On my last day in St. Paul, I meet Vang Pao at the office of one of his associates. Five Hmong men in cheap-looking dark suits and sunglasses sit around him, nodding furiously whenever he seems to be finishing a thought. One aide constantly brings him grainy faxes marked “Urgent” and another aide shows me a photo, from the early ‘80s, of a dinner for local Hmong leaders before the community turned upon itself. “That was the last supper,” the aide says, laughing grimly.
Though he occasionally loses his train of thought, Vang Pao still talks like a military general. He dispenses replies in ten-minute speeches and barks out orders to his subordinates, waving a hand covered in gold rings. And, perhaps because of the pressure from rival Hmong leaders, he has since reversed his position on making peace with the Communist government in Laos. “Why doesn’t the U.S. do anything about the Lao Communists?” he says. “The Hmong and me, myself, we were America’s best ally during the Vietnam war.” Clearly, the old fight still gnaws at him. When I ask if he has one wish left in life, he doesn’t think long. “The U.S. has better rifles, better guns than the Communists,” he says. “If they give me the guns, I can conquer Laos in 2007. I still believe I can do it.”
But, amid the bluster, even Vang Pao seems to realize that the biggest battles he faces aren’t overseas anymore, but here at home. Younger Hmong now openly criticize the cult-like leader.
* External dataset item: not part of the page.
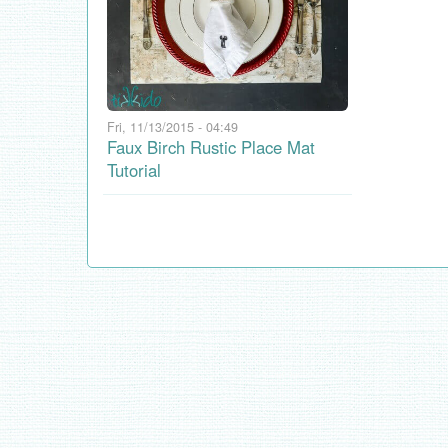
Fri, 11/13/2015 - 04:49
Faux Birch Rustic Place Mat
Tutorial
When Vang Pao gave a talk to a group of Hmong students, several complained the old warrior understood nothing about the new generation of Hmong-Americans. “I don’t believe the younger generation would like to go back [to Laos],” Vang Pao admits to me.
As the hours stretch on and Vang Pao keeps talking, his despair comes closer to the surface, and he constantly predicts a dire end for his people. “It is dark—misery for the future,” he tells me, staring at the wall. Finally, I give him the chance to place himself in history. “There will be no one else like me” among the Hmong, he says. “These younger leaders, they do for their own kind, their own group. But nationwide, I doubt it—no one like me.”